Understanding the Basics

Monitoring focuses on detection and proactive issue management, while observability provides deeper insights into the root causes and mechanisms behind those issues. Both concepts are grounded in Control Theory, which uses feedback to steer systems toward desired outcomes. Let’s clarify both terms:

Monitoring involves collecting, analyzing, visualizing, and using data to track the performance and health of systems and infrastructure. It is a systematic and ongoing process for detecting issues and maintaining smooth operations.
Observability refers to how well we can understand a system’s internal state based on its external outputs. It takes a broader, more proactive approach than traditional monitoring, emphasizing the ability to diagnose and comprehend complex system behaviors.

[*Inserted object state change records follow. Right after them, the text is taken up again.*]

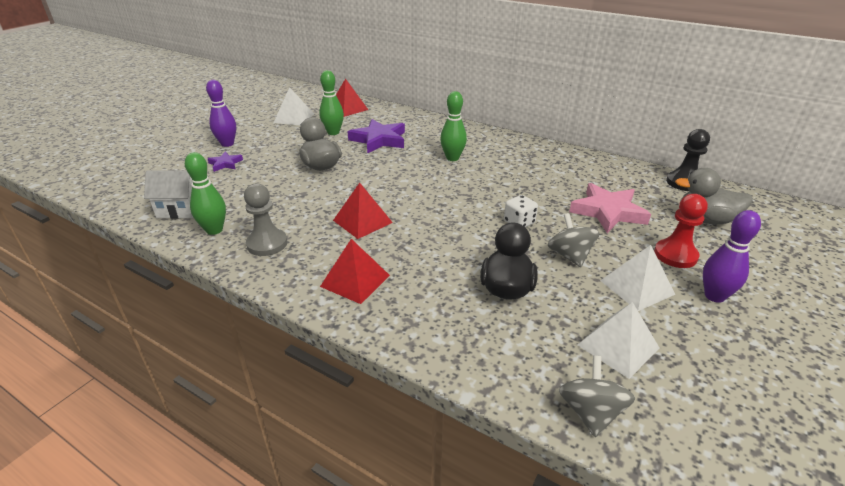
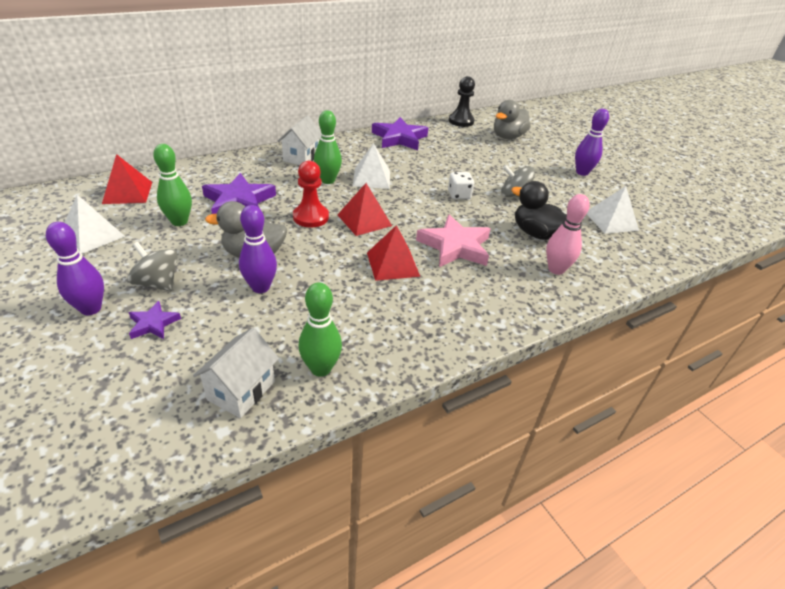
camera: 65 degrees left, 5 degrees up
(267, 244) = (383, 334): grey pawn -> none
(286, 181) = (260, 287): none -> purple bowling pin
(355, 281) = (483, 298): red pyramid -> red pyramid (364, 220)
(449, 318) = (556, 269): none -> pink bowling pin
(472, 138) = (301, 157): none -> white house
(579, 163) = (399, 138): none -> purple star
(590, 412) = (661, 254): grey spinning top -> grey spinning top (157, 283)
(608, 212) = (473, 159): pink star -> pink star (455, 246)
(637, 287) = (561, 189): white pyramid -> white pyramid (371, 178)
(675, 255) = (537, 163): red pawn -> red pawn (311, 217)

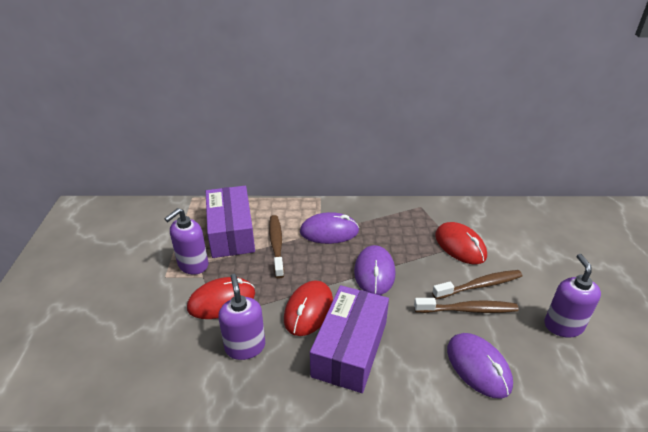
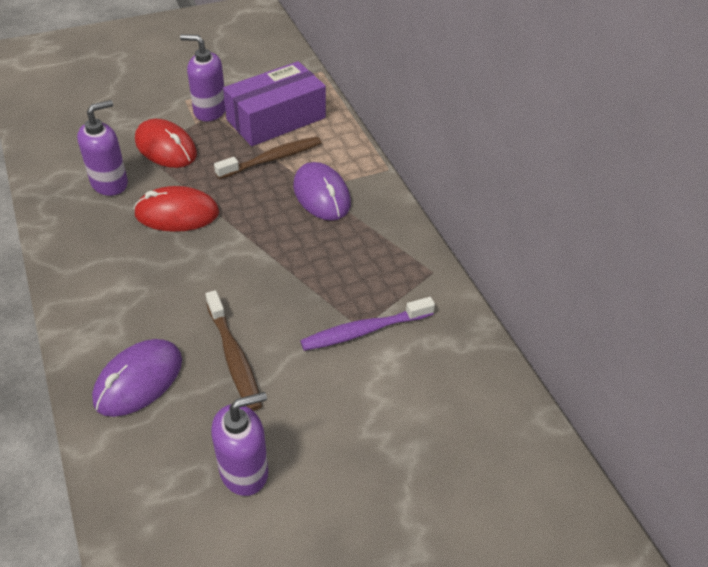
camera: 65 degrees right, 10 degrees up
(350, 349) = (131, 260): purple box -> none
(374, 272) = (264, 253): purple mouse -> none
(460, 246) = (364, 331): red mouse -> purple toothbrush
(479, 285) = (287, 364): brown toothbrush -> none

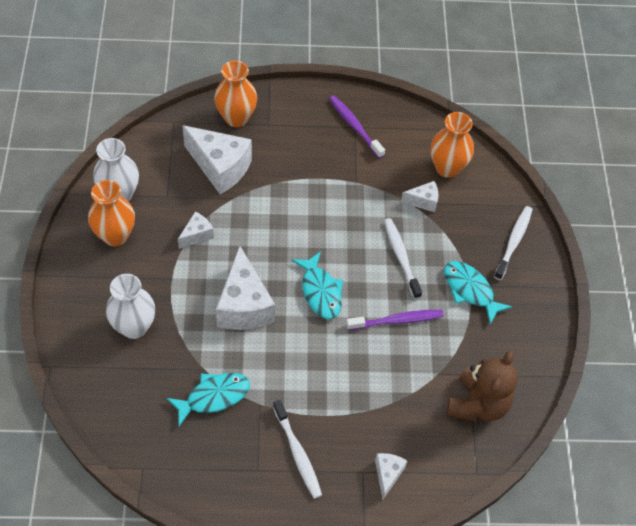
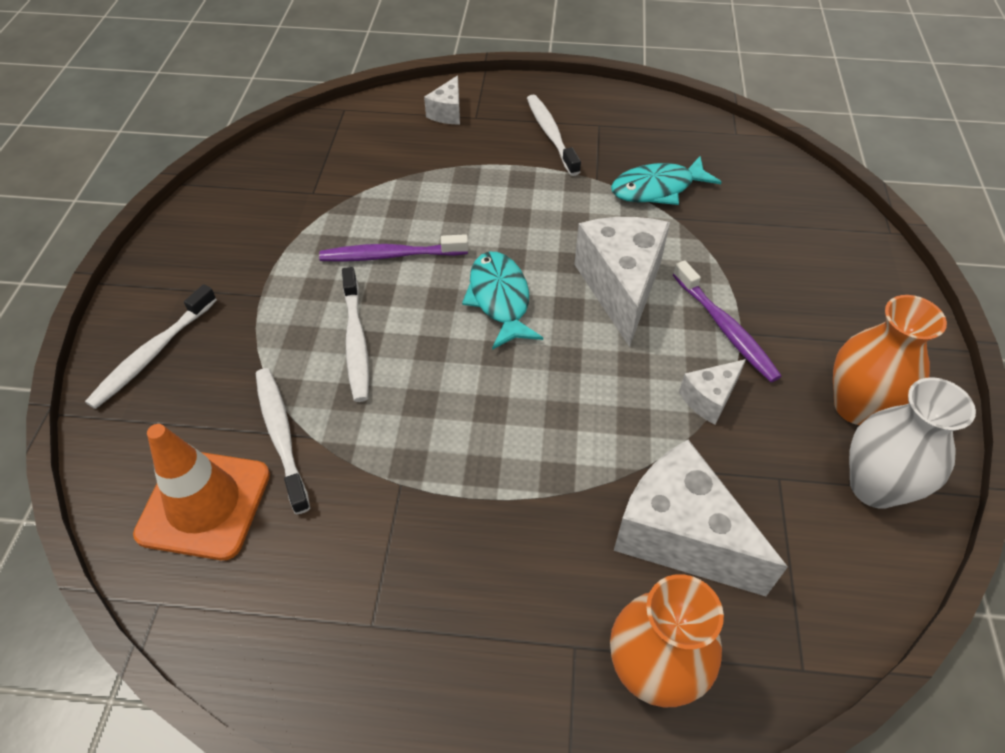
camera: 170 degrees left, 5 degrees down
(134, 327) = (784, 270): white vase -> none
(354, 126) = (372, 626): purple toothbrush -> purple toothbrush (725, 328)
(423, 201) = (281, 436): white cheese -> white toothbrush
(447, 168) = (204, 504): orange vase -> orange traffic cone
(470, 290) = (263, 287): turquoise fish -> none
(478, 404) = (314, 163): brown teddy bear -> none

Monitoring and observability work hand in hand—monitoring provides the essential foundation, while observability helps uncover deeper insights to understand and resolve issues more effectively.

The Importance of Monitoring and Observability

Let’s take a moment to appreciate why these two concepts are relevant:

Enhanced System Reliability

Due to proactive issue detection, we are in a better position to recognize issues before they occur or escalate. This allows us to maintain reliable systems that serve user requests. We also enjoy reduced downtime, because we’re more proactive than reactive.

Faster Incident Response

We can quickly identify bottlenecks in our system as well as areas of fault. This allows us to drill down quickly to the root cause of problems and render quick diagnoses because our troubleshooting is much more efficient.

Improved Performance Optimization

Because we have better visibility into the system, we can tune and optimize our system’s performance to achieve the best results. We can also tell when resources are under-utilized; this allows us to make improvements to our architecture to drive better utilization of resources for optimal results.

Better User Experience

At the end of the day, we engineer systems to serve user requests. When systems are more reliable, this translates to better service availability and overall user experience. Engineering is such an integral part of product execution; more often than not, engineering reliable systems translates to a happy customer experience.

Informed Decision Making

An added benefit of observability is we are now in a position to make informed architectural decisions with data-driven insights. We can also observe and analyze trends in our system usage.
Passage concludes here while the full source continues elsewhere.